**Document excerpt**.

··········

Rebecca Win (, ; born May Hnin Nu ( ) on 15 February 1986) is a retired Burmese singer and model. She performed in the opening and closing ceremonies of the 2013 Southeast Asian Games in Naypyidaw. Rebecca Win was a judge on the major televised singing competition Eain Mat Sone Yar (Where dreams meet) and also Myanmar's Got Talent.

In 2013, she was appointed as a women's ambassador, along with Chit Thu Wai for Myanmar to raise awareness for gender equality and women's rights.

Early life and education
Rebecca Win was born on 15 February 1986 in Myitkyina, Kachin State to a Burmese father and a Kachin mother. One of four siblings. Her aunt L Khun Yi, her cousins L Lun Wa and L Seng Zi, are also popular singers. Her family moved to Yangon when she was just six months old. She converted to Christianity while she joined the church choir at age six. As of 2006, she was a final year Japanese major at the University of Foreign Languages, Yangon.

··········

**Supplied entries**.
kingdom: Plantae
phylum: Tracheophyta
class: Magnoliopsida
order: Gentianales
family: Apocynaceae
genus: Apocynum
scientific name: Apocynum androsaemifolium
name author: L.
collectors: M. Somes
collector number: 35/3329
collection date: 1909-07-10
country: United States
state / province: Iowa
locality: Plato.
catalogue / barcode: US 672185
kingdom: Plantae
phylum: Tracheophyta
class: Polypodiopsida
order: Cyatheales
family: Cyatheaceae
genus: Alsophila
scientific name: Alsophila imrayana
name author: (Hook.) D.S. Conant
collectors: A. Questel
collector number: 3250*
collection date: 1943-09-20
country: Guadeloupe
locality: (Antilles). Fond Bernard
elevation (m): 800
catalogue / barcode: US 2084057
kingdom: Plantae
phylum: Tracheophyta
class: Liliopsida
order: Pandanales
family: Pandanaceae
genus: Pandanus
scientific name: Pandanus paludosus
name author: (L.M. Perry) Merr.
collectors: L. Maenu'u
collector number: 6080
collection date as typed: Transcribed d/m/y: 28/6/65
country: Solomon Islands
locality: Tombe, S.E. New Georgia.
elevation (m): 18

··········

**Jobs**.
1. Return the stretch of the Rebecca Win text from "Early life and" through "Foreign Languages, Yangon.", copied exactly.
2. List every relative of Rebecca Win whom the text names as a popular singer.
3. Using the Rebecca Win text, answer these questions:
(a) In which town was she born?
(b) Who was appointed as a women's ambassador along with her in 2013?
(c) What was her major as of 2006?

**Answers to the problems**.
1.
Early life and education
Rebecca Win was born on 15 February 1986 in Myitkyina, Kachin State to a Burmese father and a Kachin mother. One of four siblings. Her aunt L Khun Yi, her cousins L Lun Wa and L Seng Zi, are also popular singers. Her family moved to Yangon when she was just six months old. She converted to Christianity while she joined the church choir at age six. As of 2006, she was a final year Japanese major at the University of Foreign Languages, Yangon.

2.
L Khun Yi
L Lun Wa
L Seng Zi

3.
(a) Myitkyina, Kachin State
(b) Chit Thu Wai
(c) Japanese, at the University of Foreign Languages, Yangon